Some months from now, in a new ‘rule of law’ America, a remote prison camp brutally shackles together five inmates deemed enemies of the state. On the eve of their executions the Rebels forge a brazen and elaborate escape attempt. In a speculative future experiment, this powerful full body activation will spark and possibly transform opinions and leave an indelible marker for how things may appear from the “other” side.

TECHNICAL ACHIEVEMENT

tx-reverse, Director Virgil Widrich, Austria, 5m

In a way never before seen, “tx-reverse” shows a collision of reality & cinema & draws its viewers into a vortex in which the familiar order of space & time seems to be suspended.

PEOPLE’S CHOICE – BEST INTERACTIVE IMMERSIVE EXPERIENCE

After Dan Graham, Director David Han, Canada, 8m

An interactive art installation inspired by Dan Graham’s 1974 video art installation “Time Delay Room 1”. Both a re-creation and homage to Graham’s work, this installation extends his groundbreaking use of video feedback to investigate how technology mediates self-perception. Designed for multiple participants, and using hand and foot trackers, this installation presents a virtual environment inside a physical environment.

PEOPLE’S CHOICE – BEST PASSIVE IMMERSIVE EXPERIENCE

2nd Step, Director Joerg Courtial, Germany, 10m48s

A soaring VR journey through space – accentuated with the beautiful music of Debussy and Ravel – in which the viewer gets an intense feeling of being in the middle of alien, undiscovered worlds while visiting some of the most thrilling settings of current and future space missions, presented in an unprecedented richness of detail!

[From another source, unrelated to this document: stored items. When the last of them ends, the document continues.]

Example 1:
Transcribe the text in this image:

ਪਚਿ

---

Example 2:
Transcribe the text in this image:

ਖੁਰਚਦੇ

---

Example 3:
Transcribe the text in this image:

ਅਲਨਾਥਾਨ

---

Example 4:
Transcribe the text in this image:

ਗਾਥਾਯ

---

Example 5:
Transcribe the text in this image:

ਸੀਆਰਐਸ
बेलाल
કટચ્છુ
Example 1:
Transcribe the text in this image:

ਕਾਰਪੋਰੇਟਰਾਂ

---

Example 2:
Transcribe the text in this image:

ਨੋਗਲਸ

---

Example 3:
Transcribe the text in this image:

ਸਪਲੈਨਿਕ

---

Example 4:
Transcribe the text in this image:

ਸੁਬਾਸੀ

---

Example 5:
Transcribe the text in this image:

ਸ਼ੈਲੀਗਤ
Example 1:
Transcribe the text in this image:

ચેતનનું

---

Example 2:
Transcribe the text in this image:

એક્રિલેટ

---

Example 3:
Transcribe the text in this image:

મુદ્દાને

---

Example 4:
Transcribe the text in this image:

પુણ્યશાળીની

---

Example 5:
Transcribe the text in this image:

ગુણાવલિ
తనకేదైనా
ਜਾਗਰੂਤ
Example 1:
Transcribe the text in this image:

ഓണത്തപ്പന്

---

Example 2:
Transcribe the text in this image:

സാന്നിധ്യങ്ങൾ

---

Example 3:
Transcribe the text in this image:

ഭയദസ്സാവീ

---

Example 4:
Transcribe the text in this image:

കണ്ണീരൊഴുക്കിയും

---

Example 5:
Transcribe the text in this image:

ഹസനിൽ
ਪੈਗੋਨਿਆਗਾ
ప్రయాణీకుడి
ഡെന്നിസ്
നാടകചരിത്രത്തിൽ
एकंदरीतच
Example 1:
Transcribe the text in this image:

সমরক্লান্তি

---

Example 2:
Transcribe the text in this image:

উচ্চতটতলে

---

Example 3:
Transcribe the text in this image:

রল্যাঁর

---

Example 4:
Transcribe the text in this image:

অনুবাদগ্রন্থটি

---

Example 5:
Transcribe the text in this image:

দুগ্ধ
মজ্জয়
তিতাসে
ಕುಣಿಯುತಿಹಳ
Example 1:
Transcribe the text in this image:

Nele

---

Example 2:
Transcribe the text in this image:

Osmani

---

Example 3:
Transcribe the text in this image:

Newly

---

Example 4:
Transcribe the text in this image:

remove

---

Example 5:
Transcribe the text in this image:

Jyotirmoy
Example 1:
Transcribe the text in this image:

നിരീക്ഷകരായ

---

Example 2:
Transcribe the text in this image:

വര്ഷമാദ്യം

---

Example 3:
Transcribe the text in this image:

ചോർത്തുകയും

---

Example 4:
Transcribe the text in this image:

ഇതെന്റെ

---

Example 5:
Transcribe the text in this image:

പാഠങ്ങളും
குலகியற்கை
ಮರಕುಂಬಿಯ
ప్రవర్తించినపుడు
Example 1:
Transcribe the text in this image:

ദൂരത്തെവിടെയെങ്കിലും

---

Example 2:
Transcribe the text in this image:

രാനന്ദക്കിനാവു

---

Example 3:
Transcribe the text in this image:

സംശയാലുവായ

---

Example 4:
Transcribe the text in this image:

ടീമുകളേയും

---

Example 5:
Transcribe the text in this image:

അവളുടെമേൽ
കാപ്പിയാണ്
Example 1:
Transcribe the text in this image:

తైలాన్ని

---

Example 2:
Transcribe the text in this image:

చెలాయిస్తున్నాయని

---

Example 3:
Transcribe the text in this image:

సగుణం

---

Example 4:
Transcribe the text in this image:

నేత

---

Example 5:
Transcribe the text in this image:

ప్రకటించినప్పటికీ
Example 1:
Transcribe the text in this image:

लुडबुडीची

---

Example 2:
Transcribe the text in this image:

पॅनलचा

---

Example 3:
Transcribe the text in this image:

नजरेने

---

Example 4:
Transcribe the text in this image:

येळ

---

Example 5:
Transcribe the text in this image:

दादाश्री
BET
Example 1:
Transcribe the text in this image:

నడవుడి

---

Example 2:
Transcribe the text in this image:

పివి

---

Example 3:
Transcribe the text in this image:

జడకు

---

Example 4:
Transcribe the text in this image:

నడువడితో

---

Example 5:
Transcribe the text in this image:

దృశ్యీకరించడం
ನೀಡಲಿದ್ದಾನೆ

The film has been produced with expert advice of the European Space Agency.

GRAND JURY PRIZE

The Industry, Director Mirka Duijn, Netherlands, 8m

The Netherlands is the drug capital of Europe. Marijuana is in the nation’s genes, coke enters the country through its harbors, and XTC is as Dutch as chocolate sprinkles. In the Industry VR, director Mirka Duijn introduces you to the world of illegal drugs in The Netherlands using volumetric capture, point clouds, interactive maps and branching narrative techniques. A fascinating new look at the underworld you never knew was right before your eyes.